→ **Short exercise**
Change "dist" to "distance" in the part that opens with the line containing "pose: elev=345.1 azim=196.0" and closes at the end of the entries, and give those lines again with nothing else altered. Leave the pictures out of your answer.

--- begin Information supplied ---

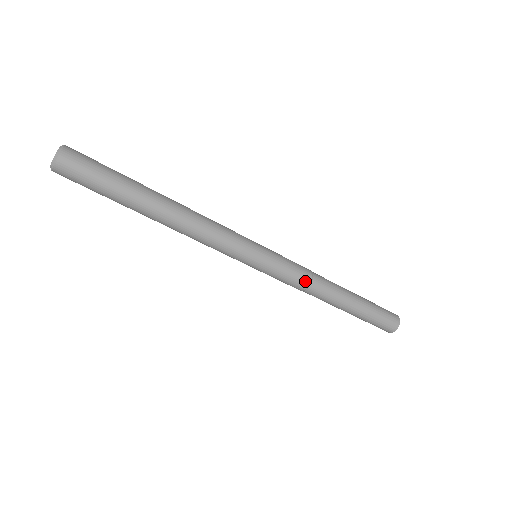
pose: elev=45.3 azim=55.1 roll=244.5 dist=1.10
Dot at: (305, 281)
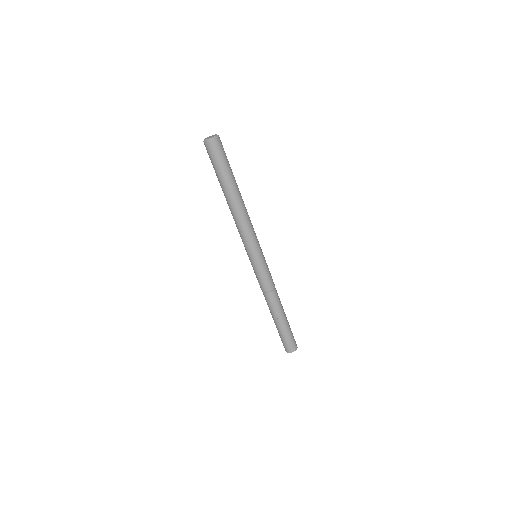
Dot at: (270, 287)
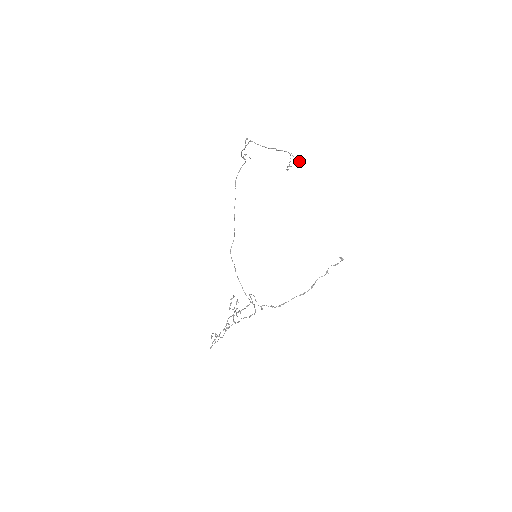
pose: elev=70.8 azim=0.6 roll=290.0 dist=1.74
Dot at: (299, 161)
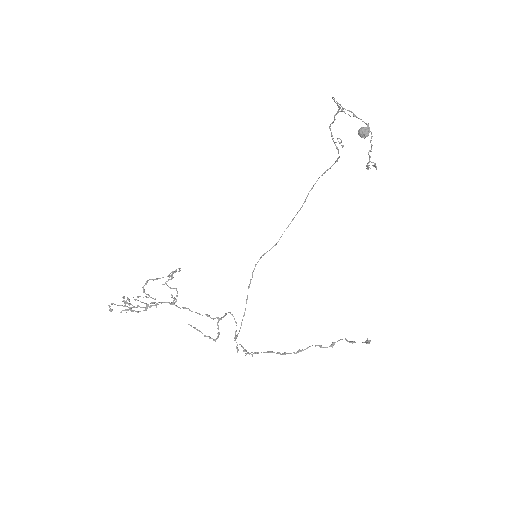
Dot at: (367, 132)
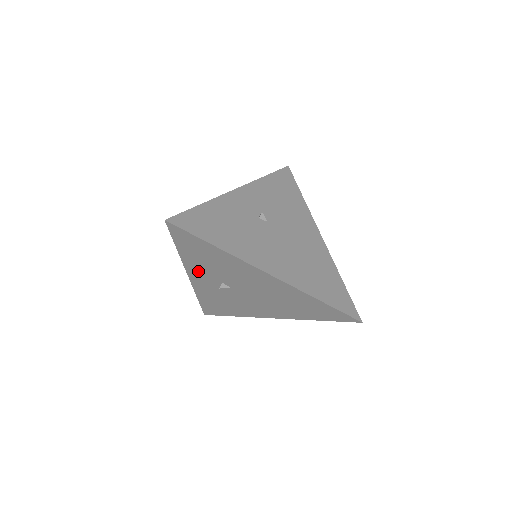
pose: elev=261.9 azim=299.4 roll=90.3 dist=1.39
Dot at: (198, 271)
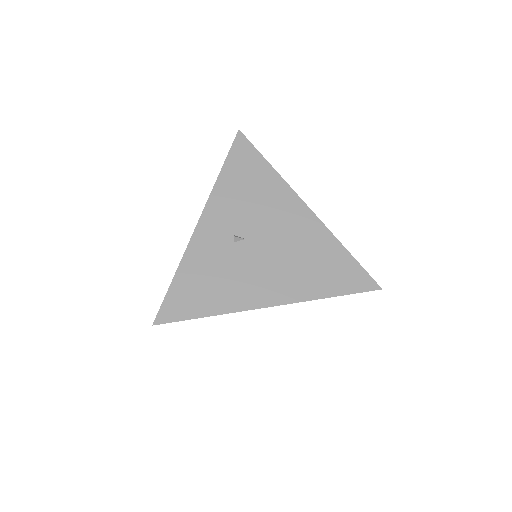
Dot at: occluded
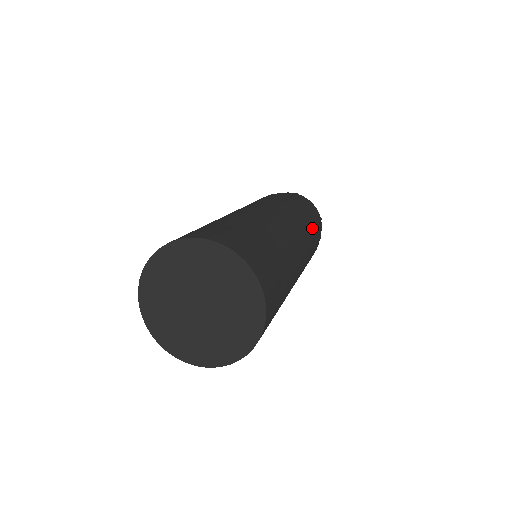
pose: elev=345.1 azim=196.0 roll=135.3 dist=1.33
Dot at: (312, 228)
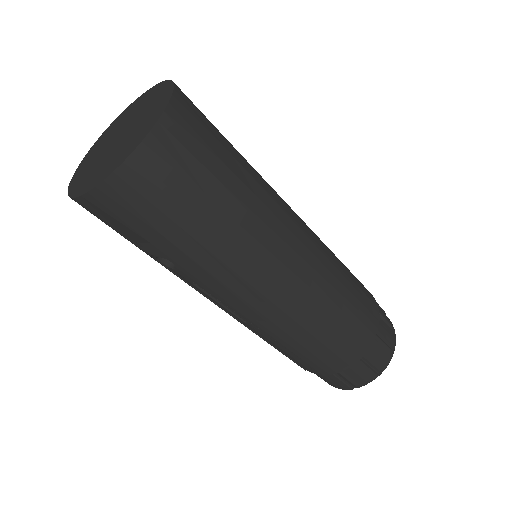
Dot at: occluded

--- end Information supplied ---

→ **Finished exercise**
pose: elev=345.1 azim=196.0 roll=135.3 distance=1.33
Dot at: (312, 228)
Dot at: occluded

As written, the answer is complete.